The field is at least a half century old. As early as 1970, the National Institutes of Health (NIH) had a neural prosthesis program, with the goals of understanding the fundamental neuroscience and applications that would allow for the restoration of limb function for people who had become paralyzed. Since the late 1960s pioneers in the field, including Karl Frank, Eberhard Fetz, Donald Humphrey and many others have researched how the motor cortex is involved in movement. Through this work we have developed the technology to record and process those signals reliably and reproducibly in response to people thinking about moving a limb. Computer technology, computational neuroscience, and use of artificial intelligence for signal processing having all improved remarkably over the same time period. Almost all of that work has been funded by Departments of Veterans’ Affairs and the Department of Defense through the NIH neural prosthesis program. None of the work we are doing with Braingate or that others are doing in the field of neuroengineering would be possible without those achievements and advances.

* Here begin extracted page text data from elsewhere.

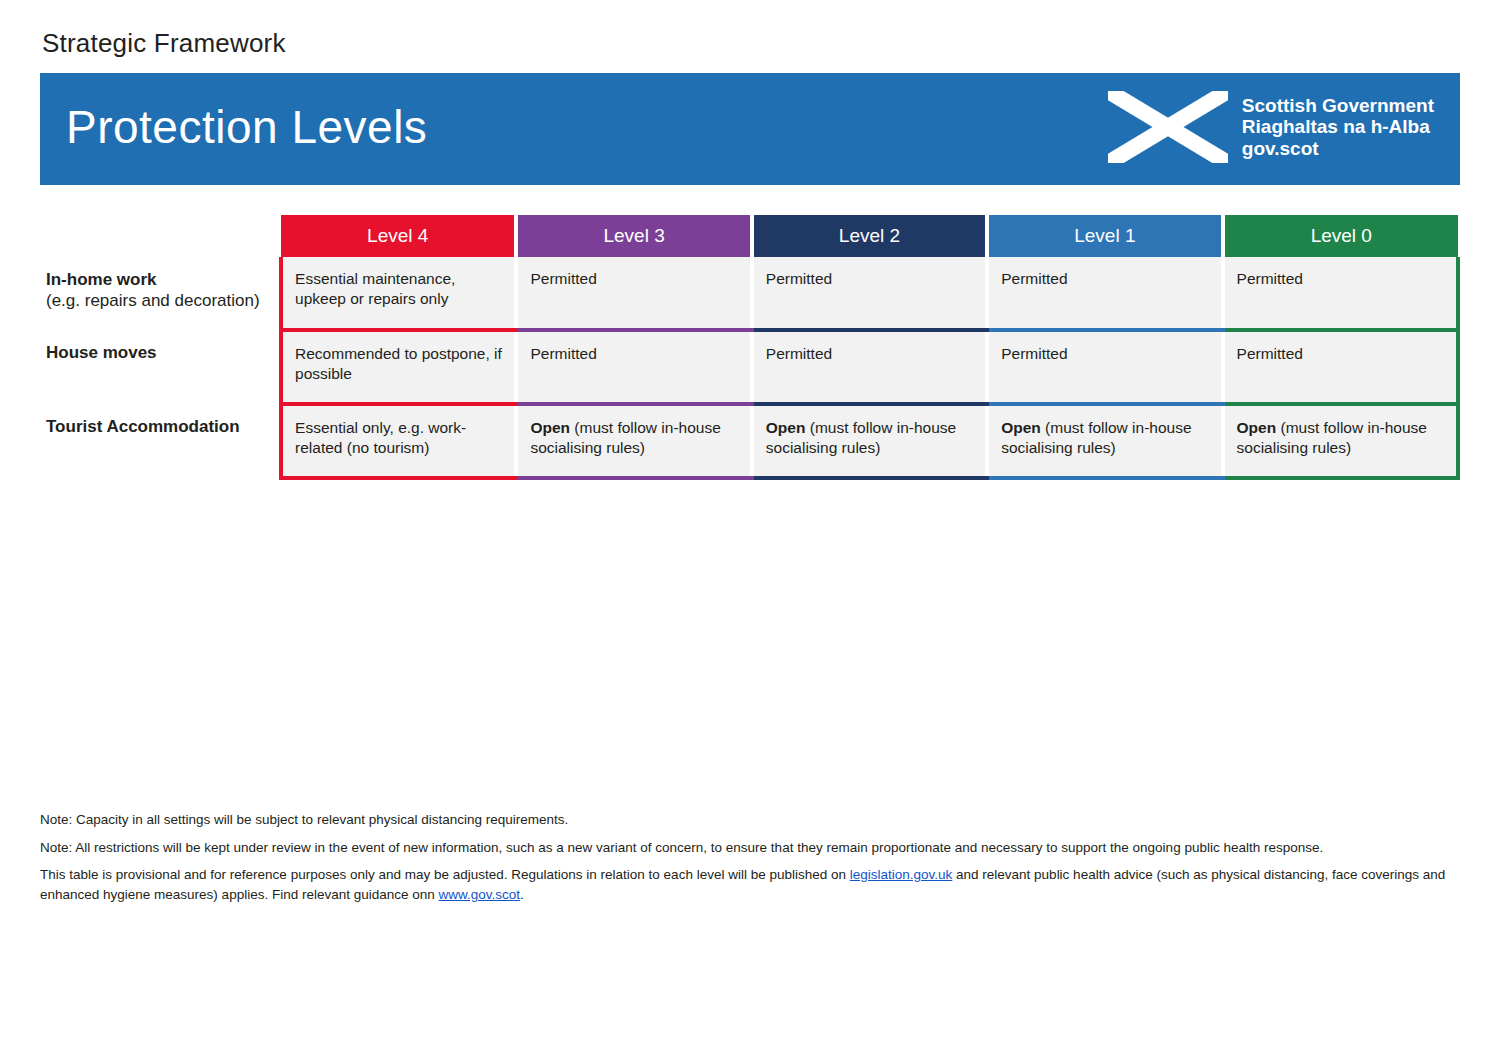Strategic Framework
Protection Levels
Scottish Government Riaghaltas na h-Alba gov.scot
| | Level 4 | Level 3 | Level 2 | Level 1 | Level 0 |
| --- | --- | --- | --- | --- | --- |
| In-home work (e.g. repairs and decoration) | Essential maintenance, upkeep or repairs only | Permitted | Permitted | Permitted | Permitted |
| House moves | Recommended to postpone, if possible | Permitted | Permitted | Permitted | Permitted |
| Tourist Accommodation | Essential only, e.g. work-related (no tourism) | Open (must follow in-house socialising rules) | Open (must follow in-house socialising rules) | Open (must follow in-house socialising rules) | Open (must follow in-house socialising rules) |
Note: Capacity in all settings will be subject to relevant physical distancing requirements.
Note: All restrictions will be kept under review in the event of new information, such as a new variant of concern, to ensure that they remain proportionate and necessary to support the ongoing public health response.
This table is provisional and for reference purposes only and may be adjusted. Regulations in relation to each level will be published on legislation.gov.uk and relevant public health advice (such as physical distancing, face coverings and enhanced hygiene measures) applies. Find relevant guidance onn www.gov.scot.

What Do You Enjoy About Your Field?
The ability to use the engineers’ and neuroscientists’ approaches at the same time is particularly unique. We benefit from the engineering focus on: how do we use this brain signal to make something happen? At the same time, we benefit from the neuroscience focus on: understanding how signals in the brain are encoded and encrypted not just for movement, but for all that an organism does. Bringing together these 2 worlds is an especially fun aspect of the work and the more we merge them, the more success we have had.
I am also motivated by the people who participate in the trials. Those who join us in the early feasibility studies and pilot trials do so not because they want to benefit themselves, but because they want people to benefit in the future. Their insights about what works and needs to work better have led to advances. As researchers, we can watch what patients do and whether they succeed or not, but can’t know if it was easy or intuitive. We rely on our patients to tell us, and when we ask them, they say, “it feels natural,” or “I’m just doing it.”
What Does This Mean for Practicing Neurologists?
I’m a neurointensivist and see people in the neuroICU who have lost their ability to move or speak. What I want to be able to tell them is that they will be able to move again and speak again. This is a lofty goal and yet the field is telling us that we can reliably implant electrodes and translate brain signals to movement. I would like to tell anyone diagnosed with ALS that they won’t lose their ability to speak. We are not there yet, and I believe we can get there. I would like to see neurologists and therapists know about this research and be able to share that hope. Ultimately, we’d like a brain-computer interface for paralysis to be as natural for physicians to recommend to their patients as is a deep brain stimulator or cardiac pacemaker.
For People Who Want to Learn More, What Reading Would You Recommend?
Guger C, Allison B, Lebedev (Eds). Brain-Computer Interface Research: A State-of-the-Art Summary 6. Cham, Switzerland: Springer International Publishing, AG; 2017.
Hochberg LR, Serruya MD, Friehs GM, et al. Neuronal ensemble control of prosthetic devices by a human with tetraplegia. Nature. 2006;442(7099):164-171.
Jarosiewicz B, Sarma AA, Saab J, et al., Retrospectively supervised click decoder calibration for self-calibrating point-and-click brain-computer interfaces. J Physiol Paris. 2016;110(4 Pt A):382-391.
Krucoff MO, Rahimpour S, Slutzky MW, et al. Enhancing nervous system recovery through neurobiologics, neural interface training, and neurorehabilitation. Neuroprosthetics. 2016;10:584.
Rao RPN. Brain-Computer Interfacing: An Introduction. New York, NY: Cambridge University Press; 2013.
Wolpaw J, Wolpaw EW. Brain-Computer Interfaces: Principles and Practice. New York, NY: Oxford University Press; 2012.